I went to the memorial on Saturday night, and saw his family. His mom looks really pale. It must be really devastating for them. It just break my heart :(
He was buried on Sunday morning, with only few classmates attending. I was his junior, but I felt that I need to pay my respect.
I never said to him how much I appreciate him. He was a kind person. He had a great faith, and really active in church. He had a crush on a girl, but that girl had a boyfriend already, yet he's still in touch. He had a girlfriend after that, but things were not well, and they broke up.
That day, his friend told me that actually he still had a crush on the first girl. It felt so bad, to knew that he wasn't "lucky" in relationships.
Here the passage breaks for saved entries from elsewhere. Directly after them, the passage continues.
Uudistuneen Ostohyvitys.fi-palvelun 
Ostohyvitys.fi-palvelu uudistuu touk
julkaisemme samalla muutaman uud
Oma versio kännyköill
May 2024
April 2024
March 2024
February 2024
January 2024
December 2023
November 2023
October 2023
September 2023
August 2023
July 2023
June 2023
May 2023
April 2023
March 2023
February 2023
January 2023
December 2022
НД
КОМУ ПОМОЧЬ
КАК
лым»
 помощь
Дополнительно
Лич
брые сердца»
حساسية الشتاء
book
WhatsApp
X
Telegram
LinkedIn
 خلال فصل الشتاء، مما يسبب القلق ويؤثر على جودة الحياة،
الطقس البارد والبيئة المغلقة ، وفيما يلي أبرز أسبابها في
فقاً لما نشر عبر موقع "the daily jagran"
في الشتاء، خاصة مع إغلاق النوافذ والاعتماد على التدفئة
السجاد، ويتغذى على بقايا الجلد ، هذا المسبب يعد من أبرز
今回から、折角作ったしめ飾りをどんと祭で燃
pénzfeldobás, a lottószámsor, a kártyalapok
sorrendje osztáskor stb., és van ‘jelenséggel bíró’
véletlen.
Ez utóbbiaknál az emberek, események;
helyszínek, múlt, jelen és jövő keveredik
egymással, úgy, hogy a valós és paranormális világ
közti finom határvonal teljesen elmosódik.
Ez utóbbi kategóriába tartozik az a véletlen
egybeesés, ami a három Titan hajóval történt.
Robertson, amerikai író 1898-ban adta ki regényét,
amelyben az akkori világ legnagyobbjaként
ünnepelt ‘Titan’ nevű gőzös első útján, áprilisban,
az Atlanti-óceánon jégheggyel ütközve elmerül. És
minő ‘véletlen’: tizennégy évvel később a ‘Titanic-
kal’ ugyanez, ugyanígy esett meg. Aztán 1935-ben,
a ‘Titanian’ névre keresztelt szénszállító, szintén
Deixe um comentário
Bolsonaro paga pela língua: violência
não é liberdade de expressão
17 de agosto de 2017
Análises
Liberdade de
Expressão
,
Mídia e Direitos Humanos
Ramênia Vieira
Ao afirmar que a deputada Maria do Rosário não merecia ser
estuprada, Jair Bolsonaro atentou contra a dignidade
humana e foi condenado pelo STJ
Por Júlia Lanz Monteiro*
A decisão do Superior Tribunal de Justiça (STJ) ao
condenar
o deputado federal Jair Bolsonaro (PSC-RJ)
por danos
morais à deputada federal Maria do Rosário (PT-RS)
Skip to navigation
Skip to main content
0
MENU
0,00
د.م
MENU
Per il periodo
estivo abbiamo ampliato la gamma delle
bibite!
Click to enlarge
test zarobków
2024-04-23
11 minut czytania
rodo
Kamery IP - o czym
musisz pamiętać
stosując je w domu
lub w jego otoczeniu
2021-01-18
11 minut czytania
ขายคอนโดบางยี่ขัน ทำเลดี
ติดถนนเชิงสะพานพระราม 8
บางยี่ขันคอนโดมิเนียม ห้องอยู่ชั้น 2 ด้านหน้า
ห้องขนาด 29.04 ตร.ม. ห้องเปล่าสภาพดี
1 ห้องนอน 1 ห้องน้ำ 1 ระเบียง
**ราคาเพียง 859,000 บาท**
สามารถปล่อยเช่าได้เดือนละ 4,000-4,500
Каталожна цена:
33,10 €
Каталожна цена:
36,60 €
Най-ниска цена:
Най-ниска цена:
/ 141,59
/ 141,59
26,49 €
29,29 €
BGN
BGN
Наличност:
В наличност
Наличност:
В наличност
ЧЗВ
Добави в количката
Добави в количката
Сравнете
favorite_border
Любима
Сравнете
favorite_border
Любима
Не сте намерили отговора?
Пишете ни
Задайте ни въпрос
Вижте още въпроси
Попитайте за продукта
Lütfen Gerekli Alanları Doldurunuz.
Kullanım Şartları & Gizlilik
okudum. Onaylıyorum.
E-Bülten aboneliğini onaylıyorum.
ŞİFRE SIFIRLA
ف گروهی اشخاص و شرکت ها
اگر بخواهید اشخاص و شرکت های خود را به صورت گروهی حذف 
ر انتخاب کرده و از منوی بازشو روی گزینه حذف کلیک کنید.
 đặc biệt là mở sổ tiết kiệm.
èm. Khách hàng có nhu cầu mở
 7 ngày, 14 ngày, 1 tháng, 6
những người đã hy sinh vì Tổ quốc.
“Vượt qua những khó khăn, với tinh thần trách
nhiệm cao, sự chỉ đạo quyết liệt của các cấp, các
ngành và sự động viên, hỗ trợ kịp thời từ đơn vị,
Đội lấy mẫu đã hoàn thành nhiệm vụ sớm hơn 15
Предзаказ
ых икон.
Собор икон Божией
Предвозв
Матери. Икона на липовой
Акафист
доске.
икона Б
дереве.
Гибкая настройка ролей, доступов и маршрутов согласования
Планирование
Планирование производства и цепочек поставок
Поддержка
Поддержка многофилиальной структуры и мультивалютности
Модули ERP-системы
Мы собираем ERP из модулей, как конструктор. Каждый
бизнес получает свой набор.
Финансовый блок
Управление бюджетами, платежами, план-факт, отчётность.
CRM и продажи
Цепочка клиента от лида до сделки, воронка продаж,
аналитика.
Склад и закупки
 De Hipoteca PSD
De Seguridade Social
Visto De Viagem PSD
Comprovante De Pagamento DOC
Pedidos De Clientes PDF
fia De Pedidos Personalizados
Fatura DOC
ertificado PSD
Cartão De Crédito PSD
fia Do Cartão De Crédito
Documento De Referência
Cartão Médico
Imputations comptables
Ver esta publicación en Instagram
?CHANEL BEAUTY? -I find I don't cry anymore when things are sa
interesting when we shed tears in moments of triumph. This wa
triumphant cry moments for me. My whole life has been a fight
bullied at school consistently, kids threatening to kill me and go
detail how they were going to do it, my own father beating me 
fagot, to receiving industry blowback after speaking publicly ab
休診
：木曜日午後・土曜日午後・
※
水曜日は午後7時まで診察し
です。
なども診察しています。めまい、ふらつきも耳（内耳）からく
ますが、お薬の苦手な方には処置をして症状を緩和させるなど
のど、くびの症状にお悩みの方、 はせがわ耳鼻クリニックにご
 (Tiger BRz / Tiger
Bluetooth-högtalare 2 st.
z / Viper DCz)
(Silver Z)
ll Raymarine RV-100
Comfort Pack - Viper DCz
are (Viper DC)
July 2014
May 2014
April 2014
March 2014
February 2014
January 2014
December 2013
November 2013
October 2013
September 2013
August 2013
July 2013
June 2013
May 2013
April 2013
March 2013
That day, I learned a lot of things about him. How indeed he was a good brother, how he has a passion to bring his family to Christ. The latest news I know, his sister is joining a church :)
I would say, there is still a part of me that felt bad. I never said how much I appreciate him when I had the chance. I could easily remember those time when me and my friend "mocked" him, make jokes on him, and laughed with him (because he's accepting it), but I couldn't remember when I told him that he's doing a good job. He is a good senior, a good leader, and ofcourse a good friend.
As for now, I still miss him sometimes, but I'm thankful that I had the chance to know him. I'm looking forward to meet him again one day in heaven :)
The lesson I learn are, be thankful with the people God put around you, whether it's your family, your friends, your colleague, your church friend, simply everyone. Be thankful that you're still alive.
You are God's beloved, be sure to share the love with people surrounds you!